The national flag of Barbados was officially adopted on November 30, 1966. It consists of two blue outer bands separated by a golden middle band, and a black trident-head in the center. The two blue bands are said to stand for the ocean, while the gold is for the sand on the island.
The trident is taken from the old colonial badge, which showed Britannia holding a trident. The broken lower part symbolizes a symbolic break with its historical and constitutional ties as a former colony. The three points of the trident represent the three principles of democracy - government of, for, and by the people.
The coat of arms of Barbados was adopted in 1966 by decree of Queen Elizabeth. Like other former British possessions in the Caribbean, the coat of arms has a helmet with a national symbol on top, and a shield beneath that is supported by two animals.
The national symbol is the fist of a Barbadian holding two sugar canes that are crossed to resemble St.
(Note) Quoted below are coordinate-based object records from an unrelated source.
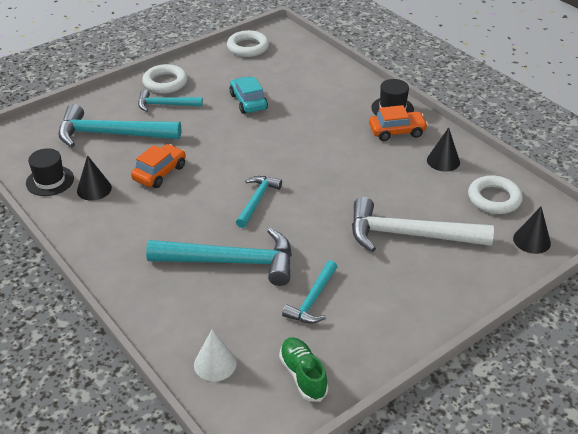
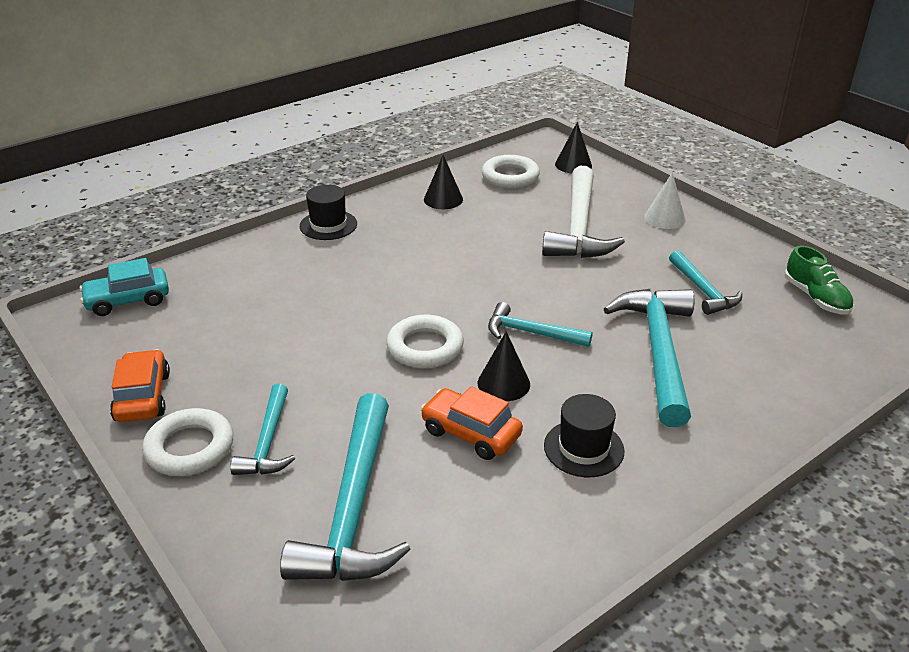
camera: 90 degrees left, 5 degrees down
black hat [26,148,74,196] -> black hat moved to [544,394,625,477]
black cone [77,155,112,201] -> black cone moved to [478,331,530,401]
white cone [194,329,237,382] -> white cone moved to [644,172,686,229]
white ring [227,30,269,57] -> white ring moved to [386,315,464,369]
turquoise car [229,76,268,114] -> turquoise car moved to [80,258,169,316]
green shoe [279,337,328,402] -> green shoe turned 90 degrees counterclockwise [784,245,854,315]
turquoise hammer [282,260,337,324] -> turquoise hammer turned 45 degrees clockwise [669,251,742,315]
orange car [369,105,428,141] -> orange car moved to [110,349,170,422]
Andrew's Cross. This is representative of the importance of the sugar industry as well as Barbados celebrating its national independence day on St. Andrew's Day. The golden shield contains the national flower, known as the Pride of Barbados, and a single bearded fig tree. The shield is supported by a dolphin fish and pelican. They stand for the Pelican Island, and fishing, respectively.
At the bottom is Barbados' national motto ("Pride and Industry") on a scroll.